There is a saying that goes, “What would Jesus do?” When you think of that little dittie, consider what Jesus did one day while at the Jewish Temple. He fashioned a whip with many pieces and went into the arena where the money changers were and began whipping and turning over the tables, explaining that these people should immediately leave.

It was that moment where Jesus lost his zen. Most of us are taught or told that Jesus was ticked off that the temple had been turned into a place of business. Certainly what he was said to have said would suggest this. Dig deeper, and you might just get a little more depth on this story. And it is interesting and it might well provide a little more insight into Jesus the dude who lost his zen. But before you begin thinking Jesus would just whip out his whip whenever he got upset (he did reportedly cause a fig to wither because it was not bearing any fruit—Jesus must have really liked his figs!).

The Jews did not use pagan money in their temple. They would not use any money with the figure of a roman or roman god-dess struck on its face for their tribute payments. Instead, they had something called a half-shekel minted for their use. The money changers, it turns out, were hoarding these shekels, which caused the cost of them to go up. It was an artificial rarity that was being created, effectively, market manipulation. What this did, though, was it made all trade for tribute payment more expensive for the common people. If it cost a farmer a bag of grain for a half shekel, it now would cost him and his family more, say, a bag and a half.

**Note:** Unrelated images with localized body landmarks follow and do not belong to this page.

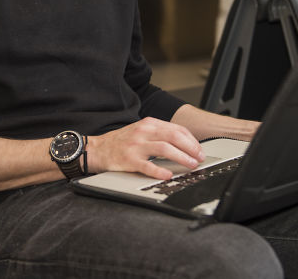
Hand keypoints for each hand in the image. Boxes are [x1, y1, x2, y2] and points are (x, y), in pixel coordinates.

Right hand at [85, 117, 204, 179]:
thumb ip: (159, 134)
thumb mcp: (141, 131)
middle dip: (191, 148)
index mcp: (149, 123)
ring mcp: (136, 146)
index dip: (191, 140)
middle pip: (173, 136)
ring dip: (182, 157)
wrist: (97, 149)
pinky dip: (160, 171)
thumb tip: (184, 143)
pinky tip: (168, 175)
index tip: (199, 150)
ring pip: (164, 149)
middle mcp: (143, 132)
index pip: (176, 129)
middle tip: (199, 158)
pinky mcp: (129, 160)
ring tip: (191, 165)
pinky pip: (148, 166)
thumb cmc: (122, 141)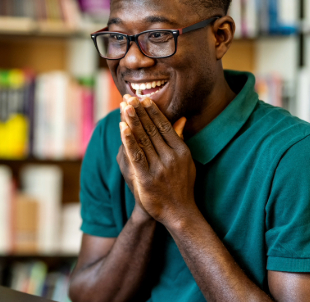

This was a tax on the people and who was getting the tax? You got it; the temple moneychangers.

And this ticked Jesus off. A lot. So much, in fact, he went in and turned over tables and ordered these folks out. And of course, he very likely got on the wrong side of the Pharisees and Sadducees. I like this story for the very fact that it puts a human face on the man we so often wish to deify and make less than human and more unearthly. He was, after all, human.